Every line of the records below that holds the word "necessari" belongs in the answer.

## Records for the task
● ● ● ●

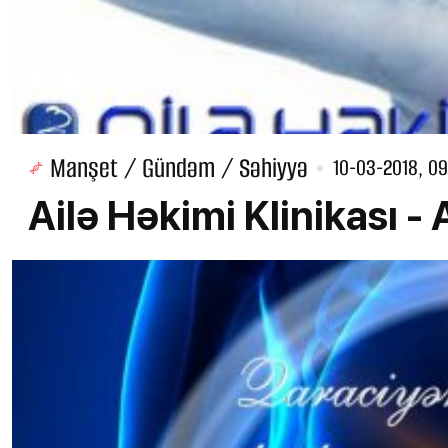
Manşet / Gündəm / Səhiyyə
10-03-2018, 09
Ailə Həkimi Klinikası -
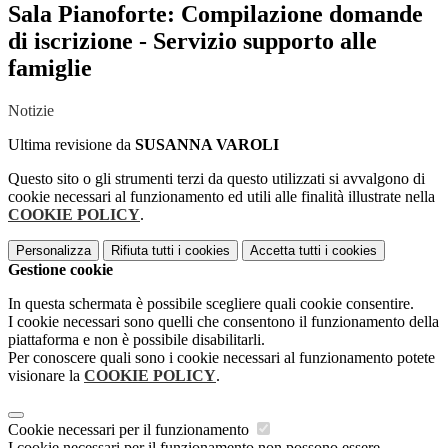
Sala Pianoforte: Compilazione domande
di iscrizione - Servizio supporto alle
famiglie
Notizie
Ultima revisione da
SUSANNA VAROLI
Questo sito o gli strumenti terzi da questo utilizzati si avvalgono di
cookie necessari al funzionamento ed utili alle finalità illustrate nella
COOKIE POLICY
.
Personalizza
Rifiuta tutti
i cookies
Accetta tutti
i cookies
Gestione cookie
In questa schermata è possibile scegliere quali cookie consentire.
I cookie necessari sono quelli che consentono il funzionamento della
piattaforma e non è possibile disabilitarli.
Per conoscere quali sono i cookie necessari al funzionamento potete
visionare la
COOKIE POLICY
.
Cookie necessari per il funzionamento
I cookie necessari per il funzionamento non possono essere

● ● ● ●

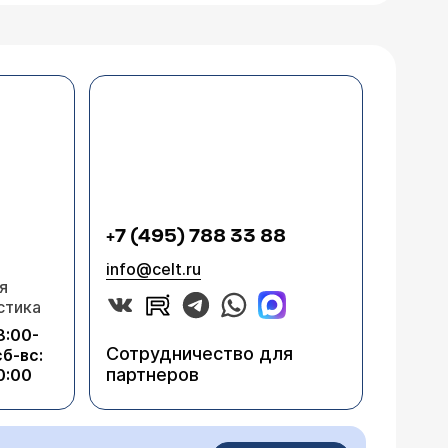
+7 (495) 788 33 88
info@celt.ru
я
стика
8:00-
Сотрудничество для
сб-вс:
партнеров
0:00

● ● ● ●

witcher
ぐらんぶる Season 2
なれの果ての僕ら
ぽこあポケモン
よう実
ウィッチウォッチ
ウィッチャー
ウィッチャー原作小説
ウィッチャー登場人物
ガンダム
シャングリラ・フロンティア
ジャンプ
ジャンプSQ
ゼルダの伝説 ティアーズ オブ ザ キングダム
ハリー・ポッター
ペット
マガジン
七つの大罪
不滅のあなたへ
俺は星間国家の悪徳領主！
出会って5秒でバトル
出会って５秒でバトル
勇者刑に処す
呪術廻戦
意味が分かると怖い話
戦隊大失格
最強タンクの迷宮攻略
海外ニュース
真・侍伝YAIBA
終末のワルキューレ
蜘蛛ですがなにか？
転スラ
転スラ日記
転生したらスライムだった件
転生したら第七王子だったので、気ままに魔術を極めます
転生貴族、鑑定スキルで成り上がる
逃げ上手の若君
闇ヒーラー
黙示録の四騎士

● ● ● ●

## Task output
cookie necessari al funzionamento ed utili alle finalità illustrate nella
I cookie necessari sono quelli che consentono il funzionamento della
Per conoscere quali sono i cookie necessari al funzionamento potete
Cookie necessari per il funzionamento
I cookie necessari per il funzionamento non possono essere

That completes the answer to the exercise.